Gerade in diesem konkreten Fall von Maxi und Charlee wird das Mittel der Meldeauflage komplett zweckentfremdet. Meldeauflagen werden im Regelfall z.B. im Kontext von Hooligans für wenige Tage angewendet, damit Personen davon abgehalten werden, zu einem konkreten Zeitpunkt an einem bestimmten Veranstaltungsort zu sein. Hier möchte die Polizei über einen ganzen Monat hinweg zweimal am Tag wissen, dass die beiden sich in Leipzig aufhalten.
Gemeinsam mit ihrer Leipziger Anwältin prüfen Maxi und Charlee, koordiniert vom RAZ e.V. und finanziell unterstützt vom Umwelt-Treuhandfonds aktuell die Aussicht einer Beschwerde.
Update: Meldeauflage erfolgreich ausgesetzt!
Die Meldeauflagen von Maxi & Charlee wurden am 22. August durch das Verwaltungsgericht Leipzig ausgesetzt, bis die finale Entscheidung des Gerichts über den Eilantrag gefallen ist. Seit Eingang des Eilantrages hatte das Verwaltungsgericht die Polizei dazu aufgefordert, die Vollstreckung der Auflage erst einmal auszusetzen – dies hatte die Polizei Leipzig in den ersten zwei Wochen jedoch nicht getan. Ansonsten würden die Betroffenen vor vollendete Tatsachen gestellt werden – selbst wenn das Gericht im Zuge des Eilverfahrens entscheiden würde, dass die Meldeauflage nicht verhältnismäßig ist, hätten Maxi & Charlee sich dann bereits durchgängig zwei Mal am Tag gemeldet.

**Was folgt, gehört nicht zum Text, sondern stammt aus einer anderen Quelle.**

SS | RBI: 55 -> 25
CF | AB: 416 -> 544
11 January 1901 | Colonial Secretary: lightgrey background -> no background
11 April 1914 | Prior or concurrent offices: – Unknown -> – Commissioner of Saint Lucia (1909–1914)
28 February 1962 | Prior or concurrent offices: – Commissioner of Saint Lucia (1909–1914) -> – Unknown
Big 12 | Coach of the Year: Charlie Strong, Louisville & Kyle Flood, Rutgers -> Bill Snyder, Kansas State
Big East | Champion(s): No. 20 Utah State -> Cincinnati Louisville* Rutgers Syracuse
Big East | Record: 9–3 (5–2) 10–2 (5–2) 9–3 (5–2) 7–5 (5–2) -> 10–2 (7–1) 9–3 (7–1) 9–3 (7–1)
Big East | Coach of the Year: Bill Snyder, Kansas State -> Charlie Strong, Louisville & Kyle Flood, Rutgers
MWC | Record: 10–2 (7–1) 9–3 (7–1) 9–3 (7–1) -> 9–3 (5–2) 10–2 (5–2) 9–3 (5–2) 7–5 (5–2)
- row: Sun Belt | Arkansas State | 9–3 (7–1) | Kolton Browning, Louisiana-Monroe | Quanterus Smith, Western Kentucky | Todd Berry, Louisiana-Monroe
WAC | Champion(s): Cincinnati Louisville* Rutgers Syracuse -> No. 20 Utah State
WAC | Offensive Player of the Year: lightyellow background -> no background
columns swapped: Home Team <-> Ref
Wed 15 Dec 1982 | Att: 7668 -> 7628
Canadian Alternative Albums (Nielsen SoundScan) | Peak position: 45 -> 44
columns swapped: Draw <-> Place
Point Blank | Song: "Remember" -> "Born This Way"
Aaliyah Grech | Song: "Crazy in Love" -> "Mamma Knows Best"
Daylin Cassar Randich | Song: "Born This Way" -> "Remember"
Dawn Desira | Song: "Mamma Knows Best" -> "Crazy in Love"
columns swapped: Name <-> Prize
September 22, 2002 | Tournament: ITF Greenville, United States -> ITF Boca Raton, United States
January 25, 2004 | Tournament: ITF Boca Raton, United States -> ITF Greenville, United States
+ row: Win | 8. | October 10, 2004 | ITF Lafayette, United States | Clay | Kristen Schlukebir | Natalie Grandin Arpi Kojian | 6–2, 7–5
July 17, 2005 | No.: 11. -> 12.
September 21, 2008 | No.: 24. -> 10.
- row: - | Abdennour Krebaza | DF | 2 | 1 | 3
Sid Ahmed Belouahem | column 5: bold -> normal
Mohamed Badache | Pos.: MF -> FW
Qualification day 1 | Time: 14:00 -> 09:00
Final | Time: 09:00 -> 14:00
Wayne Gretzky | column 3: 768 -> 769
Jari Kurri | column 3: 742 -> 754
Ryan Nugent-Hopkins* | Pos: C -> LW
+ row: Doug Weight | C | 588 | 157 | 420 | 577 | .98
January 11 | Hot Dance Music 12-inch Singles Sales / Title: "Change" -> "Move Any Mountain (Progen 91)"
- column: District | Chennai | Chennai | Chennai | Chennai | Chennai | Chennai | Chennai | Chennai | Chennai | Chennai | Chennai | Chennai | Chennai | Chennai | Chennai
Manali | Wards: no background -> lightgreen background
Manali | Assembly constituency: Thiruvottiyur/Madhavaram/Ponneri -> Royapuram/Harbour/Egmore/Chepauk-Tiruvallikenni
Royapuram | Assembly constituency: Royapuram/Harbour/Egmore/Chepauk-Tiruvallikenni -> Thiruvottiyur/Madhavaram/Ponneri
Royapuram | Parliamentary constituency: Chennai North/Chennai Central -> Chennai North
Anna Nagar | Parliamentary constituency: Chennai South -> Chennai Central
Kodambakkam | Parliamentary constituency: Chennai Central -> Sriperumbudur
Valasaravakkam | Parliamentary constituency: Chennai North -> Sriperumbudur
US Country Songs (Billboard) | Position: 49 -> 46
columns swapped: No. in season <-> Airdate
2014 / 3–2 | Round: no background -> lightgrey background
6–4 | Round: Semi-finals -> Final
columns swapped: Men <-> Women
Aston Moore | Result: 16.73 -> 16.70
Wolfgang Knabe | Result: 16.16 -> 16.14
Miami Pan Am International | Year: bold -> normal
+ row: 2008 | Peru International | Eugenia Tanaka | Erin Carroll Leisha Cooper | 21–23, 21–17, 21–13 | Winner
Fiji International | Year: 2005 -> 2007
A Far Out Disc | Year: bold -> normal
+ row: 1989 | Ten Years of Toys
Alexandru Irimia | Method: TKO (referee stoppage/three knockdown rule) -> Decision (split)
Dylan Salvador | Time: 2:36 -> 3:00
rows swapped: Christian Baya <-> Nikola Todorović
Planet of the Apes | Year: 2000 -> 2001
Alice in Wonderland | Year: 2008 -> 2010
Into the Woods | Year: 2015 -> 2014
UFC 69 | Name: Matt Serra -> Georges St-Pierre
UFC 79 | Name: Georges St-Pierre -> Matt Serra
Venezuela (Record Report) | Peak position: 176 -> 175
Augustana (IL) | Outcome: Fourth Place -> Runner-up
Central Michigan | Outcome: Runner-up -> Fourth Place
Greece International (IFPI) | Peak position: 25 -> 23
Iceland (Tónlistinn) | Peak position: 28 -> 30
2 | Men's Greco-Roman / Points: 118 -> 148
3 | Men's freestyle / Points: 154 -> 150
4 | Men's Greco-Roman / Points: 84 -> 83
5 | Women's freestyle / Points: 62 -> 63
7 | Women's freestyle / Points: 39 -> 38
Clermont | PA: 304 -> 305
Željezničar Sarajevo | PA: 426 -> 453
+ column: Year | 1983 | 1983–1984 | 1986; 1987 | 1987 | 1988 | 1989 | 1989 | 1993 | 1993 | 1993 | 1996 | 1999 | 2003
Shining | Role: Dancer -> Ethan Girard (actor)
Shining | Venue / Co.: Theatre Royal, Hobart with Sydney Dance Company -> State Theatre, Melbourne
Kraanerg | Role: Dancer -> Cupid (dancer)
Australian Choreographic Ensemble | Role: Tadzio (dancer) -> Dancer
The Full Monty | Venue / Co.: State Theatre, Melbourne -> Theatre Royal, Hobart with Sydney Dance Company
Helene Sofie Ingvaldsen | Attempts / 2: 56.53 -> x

An den elf Tagen, die die beiden sich melden mussten, wurden sie an fast jedem Morgen von einer wachsenden Gruppe an solidarischen Menschen begleitet, die nahe der Polizeiwache nach dem Melden den Tag mit einer großen Thermoskanne Kaffee und mitgebrachtem Frühstück starteten.